Norman Salsitz of Livingston, N.J., said he decided to withdraw his lawsuit, which was filed in U.S. District Court in Washington and had sought an injunction blocking a memorial at the Belzec concentration camp in Poland, because his wife is gravely ill and he “cannot fight” this battle now.

But Salsitz, who lost 23 close relatives at the camp, including his mother, and has written several Holocaust-related books, told JTA that he remains opposed to the memorial.

He objects to a pedestrian path slated to go through the death camp grounds that he fears will unearth ash and bones of Jewish corpses that the Nazis tried to destroy and bury in order to hide evidence of the 600,000 murdered there.

“A monument is a flag, a wall, a sculpture.
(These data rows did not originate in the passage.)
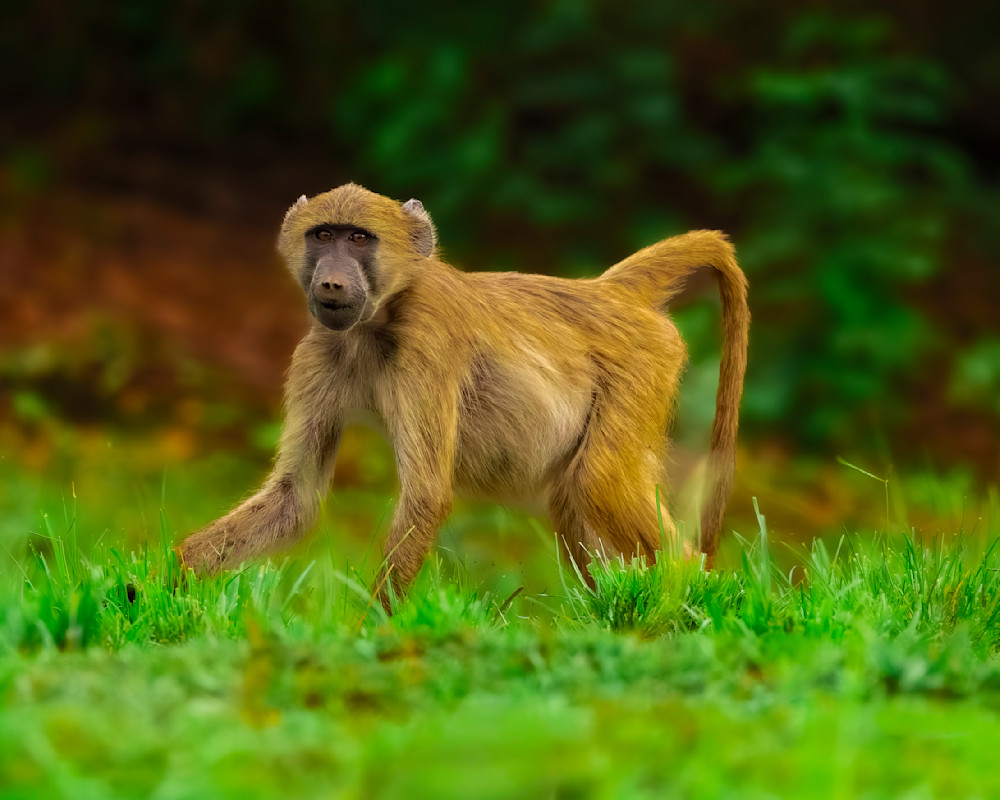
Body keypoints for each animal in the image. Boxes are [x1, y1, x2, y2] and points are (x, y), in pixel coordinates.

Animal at [177, 183, 749, 608]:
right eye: (323, 235)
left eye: (359, 238)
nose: (332, 284)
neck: (378, 322)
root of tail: (607, 292)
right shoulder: (319, 354)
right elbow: (294, 497)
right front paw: (170, 585)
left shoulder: (428, 344)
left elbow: (426, 494)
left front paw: (368, 636)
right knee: (575, 498)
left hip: (642, 366)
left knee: (599, 481)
To make a pleasure walk? This isn’t a monument!” said the 83-year-old Salsitz.

The AJCommittee trumpeted the reversal as a victory for the memorial’s virtues and said it was “gratified” over the dismissal.
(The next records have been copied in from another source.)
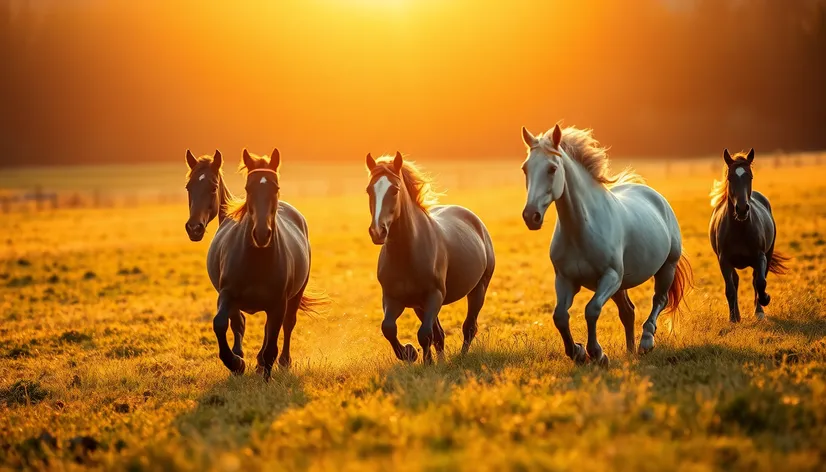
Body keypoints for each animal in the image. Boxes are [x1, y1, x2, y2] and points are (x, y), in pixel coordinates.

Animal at [204, 149, 326, 378]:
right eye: (248, 188)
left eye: (275, 188)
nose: (262, 234)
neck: (256, 259)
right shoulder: (227, 294)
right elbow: (220, 323)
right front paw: (235, 362)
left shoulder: (278, 303)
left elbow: (272, 342)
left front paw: (265, 375)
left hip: (295, 295)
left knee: (287, 325)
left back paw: (282, 362)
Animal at [364, 153, 492, 364]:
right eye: (369, 190)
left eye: (394, 189)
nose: (377, 231)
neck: (407, 254)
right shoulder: (392, 298)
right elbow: (389, 328)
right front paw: (410, 353)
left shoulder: (435, 296)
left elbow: (424, 334)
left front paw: (426, 362)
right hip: (420, 305)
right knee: (439, 333)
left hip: (478, 289)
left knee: (469, 327)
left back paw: (461, 357)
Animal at [520, 123, 688, 364]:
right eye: (525, 168)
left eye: (552, 169)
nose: (530, 216)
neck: (581, 230)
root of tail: (655, 197)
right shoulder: (565, 279)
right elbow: (560, 316)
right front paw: (578, 352)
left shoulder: (610, 276)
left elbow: (592, 310)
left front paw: (597, 353)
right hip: (622, 286)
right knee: (628, 312)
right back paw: (630, 351)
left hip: (666, 268)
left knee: (659, 299)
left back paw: (646, 342)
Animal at [704, 149, 788, 322]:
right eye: (730, 177)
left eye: (750, 177)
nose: (742, 209)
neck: (739, 229)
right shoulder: (724, 261)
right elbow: (729, 288)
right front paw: (733, 318)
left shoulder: (760, 257)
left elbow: (760, 282)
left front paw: (764, 301)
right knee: (735, 282)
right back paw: (736, 314)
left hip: (768, 255)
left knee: (756, 279)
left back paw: (759, 309)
Rabbi Andrew Baker, the AJCommittee’s project director for the monument, said that rather than disturb Jewish remains, the path will protect them because it will prevent people from walking around the camp’s 33 mass graves, in an area that until recently pedestrians roamed freely.
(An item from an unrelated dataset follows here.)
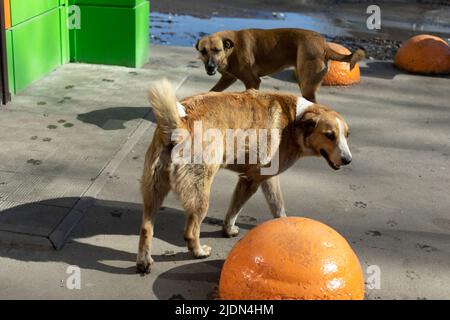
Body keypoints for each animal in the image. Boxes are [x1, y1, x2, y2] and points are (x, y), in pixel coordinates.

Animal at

As part of the construction work, he added, any body parts that get unearthed will be re-buried in the mass graves and sealed, Baker said.

“This is a terrific improvement,” Baker said.”It will allow mourners to visit the graves by walking along a descending path while preventing them from straying on the mass graves themselves.”

Though short lived, the lawsuit which was filed on June 23 and withdrawn on July 3 was the latest development in a long campaign to memorialize Belzec, one of six death camps among the 3,300 Nazi concentration camps of the Holocaust.

The memorial, which is being co-sponsored by the Polish government, is slated to be completed later this year.

For more than a year, activist Rabbi Avi Weiss of New York and his organization, Amcha-Coalition for Jewish Concerns, campaigned publicly against what he called a “trench” being dug for the path through the camp.

Weiss was out of the country and unavailable for comment this week, but Amcha’s executive director, Josh Chadajo, said his group remains “very much against the trench.”

“We would hope the AJCommittee’s fixation on this trench would give way to a more open process to decide what this memorial should be,” he said.

Amcha has criticized the AJCommittee’s executive director, David Harris, for rebuffing requests to meet, though the AJCommitee’s Baker said he has repeatedly met with Amcha members.

Both AJCommittee and Rabbi Michael Schudrich, the chief rabbi of Lodz and Warsaw who is volunteering his time to oversee construction of the project, believe that Salsitz changed his mind after recently meeting with Schudrich.

Schudrich said he explained to Salsitz that several leading rabbinical authorities have given the memorial their blessings, including the Committee for the Preservation of Jewish Cemeteries in Europe and the office of the former Ashkenazi chief rabbi of Israel, Yisrael Meir Lau.

A letter from Lau’s office indicating he supported the project was signed by his assistant, Rabbi Rafael Frank, though Lau himself has said he was unaware of the document.

For his part, Salsitz said he felt he was caught up in a struggle of “politics.”

“I want” Belzec “to be remembered,” he said. “But a monument could be made in a way that I wouldn’t be hurt.”